§ **Activity**
Every entry below is to be copied exactly as written.

§ **Material for this exercise**
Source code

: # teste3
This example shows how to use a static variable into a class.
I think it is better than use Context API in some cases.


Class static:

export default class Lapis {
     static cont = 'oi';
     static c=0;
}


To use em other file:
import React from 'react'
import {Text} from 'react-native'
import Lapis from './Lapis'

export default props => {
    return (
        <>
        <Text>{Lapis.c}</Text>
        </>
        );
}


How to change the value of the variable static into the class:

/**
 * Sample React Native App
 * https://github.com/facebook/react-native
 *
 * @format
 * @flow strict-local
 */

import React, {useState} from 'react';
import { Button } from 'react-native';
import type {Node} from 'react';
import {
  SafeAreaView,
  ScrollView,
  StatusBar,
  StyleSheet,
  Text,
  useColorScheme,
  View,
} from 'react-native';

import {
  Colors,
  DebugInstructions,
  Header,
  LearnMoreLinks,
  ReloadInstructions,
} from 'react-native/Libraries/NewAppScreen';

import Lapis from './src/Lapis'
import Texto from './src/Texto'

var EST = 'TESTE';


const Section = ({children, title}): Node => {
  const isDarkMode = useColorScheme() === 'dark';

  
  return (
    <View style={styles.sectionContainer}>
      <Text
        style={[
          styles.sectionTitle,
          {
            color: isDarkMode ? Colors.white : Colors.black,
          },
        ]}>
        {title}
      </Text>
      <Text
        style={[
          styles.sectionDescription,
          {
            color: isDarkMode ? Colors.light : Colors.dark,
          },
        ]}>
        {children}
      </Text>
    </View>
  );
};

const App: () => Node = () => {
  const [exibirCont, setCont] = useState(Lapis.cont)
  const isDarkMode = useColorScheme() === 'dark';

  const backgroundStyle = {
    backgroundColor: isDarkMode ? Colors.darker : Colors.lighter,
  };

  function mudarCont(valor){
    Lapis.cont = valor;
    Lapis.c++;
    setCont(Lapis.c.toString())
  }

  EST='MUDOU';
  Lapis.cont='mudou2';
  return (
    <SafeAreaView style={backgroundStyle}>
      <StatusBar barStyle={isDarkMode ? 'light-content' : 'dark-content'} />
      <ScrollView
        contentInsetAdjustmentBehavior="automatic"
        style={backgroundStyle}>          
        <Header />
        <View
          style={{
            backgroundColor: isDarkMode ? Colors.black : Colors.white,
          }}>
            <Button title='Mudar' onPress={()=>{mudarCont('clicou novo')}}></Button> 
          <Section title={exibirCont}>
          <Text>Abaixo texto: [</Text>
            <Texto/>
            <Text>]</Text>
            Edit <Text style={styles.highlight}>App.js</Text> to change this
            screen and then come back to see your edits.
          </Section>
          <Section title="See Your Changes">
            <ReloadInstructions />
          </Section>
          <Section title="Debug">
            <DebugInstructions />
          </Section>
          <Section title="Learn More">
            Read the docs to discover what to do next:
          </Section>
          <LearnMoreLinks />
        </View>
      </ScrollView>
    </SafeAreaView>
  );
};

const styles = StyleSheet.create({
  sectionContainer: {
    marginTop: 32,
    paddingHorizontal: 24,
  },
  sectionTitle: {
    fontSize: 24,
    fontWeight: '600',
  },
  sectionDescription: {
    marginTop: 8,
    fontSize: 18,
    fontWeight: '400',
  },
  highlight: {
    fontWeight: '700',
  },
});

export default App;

§ **Task answer**
Source code

: # teste3
This example shows how to use a static variable into a class.
I think it is better than use Context API in some cases.


Class static:

export default class Lapis {
     static cont = 'oi';
     static c=0;
}


To use em other file:
import React from 'react'
import {Text} from 'react-native'
import Lapis from './Lapis'

export default props => {
    return (
        <>
        <Text>{Lapis.c}</Text>
        </>
        );
}


How to change the value of the variable static into the class:

/**
 * Sample React Native App
 * https://github.com/facebook/react-native
 *
 * @format
 * @flow strict-local
 */

import React, {useState} from 'react';
import { Button } from 'react-native';
import type {Node} from 'react';
import {
  SafeAreaView,
  ScrollView,
  StatusBar,
  StyleSheet,
  Text,
  useColorScheme,
  View,
} from 'react-native';

import {
  Colors,
  DebugInstructions,
  Header,
  LearnMoreLinks,
  ReloadInstructions,
} from 'react-native/Libraries/NewAppScreen';

import Lapis from './src/Lapis'
import Texto from './src/Texto'

var EST = 'TESTE';


const Section = ({children, title}): Node => {
  const isDarkMode = useColorScheme() === 'dark';

  
  return (
    <View style={styles.sectionContainer}>
      <Text
        style={[
          styles.sectionTitle,
          {
            color: isDarkMode ? Colors.white : Colors.black,
          },
        ]}>
        {title}
      </Text>
      <Text
        style={[
          styles.sectionDescription,
          {
            color: isDarkMode ? Colors.light : Colors.dark,
          },
        ]}>
        {children}
      </Text>
    </View>
  );
};

const App: () => Node = () => {
  const [exibirCont, setCont] = useState(Lapis.cont)
  const isDarkMode = useColorScheme() === 'dark';

  const backgroundStyle = {
    backgroundColor: isDarkMode ? Colors.darker : Colors.lighter,
  };

  function mudarCont(valor){
    Lapis.cont = valor;
    Lapis.c++;
    setCont(Lapis.c.toString())
  }

  EST='MUDOU';
  Lapis.cont='mudou2';
  return (
    <SafeAreaView style={backgroundStyle}>
      <StatusBar barStyle={isDarkMode ? 'light-content' : 'dark-content'} />
      <ScrollView
        contentInsetAdjustmentBehavior="automatic"
        style={backgroundStyle}>          
        <Header />
        <View
          style={{
            backgroundColor: isDarkMode ? Colors.black : Colors.white,
          }}>
            <Button title='Mudar' onPress={()=>{mudarCont('clicou novo')}}></Button> 
          <Section title={exibirCont}>
          <Text>Abaixo texto: [</Text>
            <Texto/>
            <Text>]</Text>
            Edit <Text style={styles.highlight}>App.js</Text> to change this
            screen and then come back to see your edits.
          </Section>
          <Section title="See Your Changes">
            <ReloadInstructions />
          </Section>
          <Section title="Debug">
            <DebugInstructions />
          </Section>
          <Section title="Learn More">
            Read the docs to discover what to do next:
          </Section>
          <LearnMoreLinks />
        </View>
      </ScrollView>
    </SafeAreaView>
  );
};

const styles = StyleSheet.create({
  sectionContainer: {
    marginTop: 32,
    paddingHorizontal: 24,
  },
  sectionTitle: {
    fontSize: 24,
    fontWeight: '600',
  },
  sectionDescription: {
    marginTop: 8,
    fontSize: 18,
    fontWeight: '400',
  },
  highlight: {
    fontWeight: '700',
  },
});

export default App;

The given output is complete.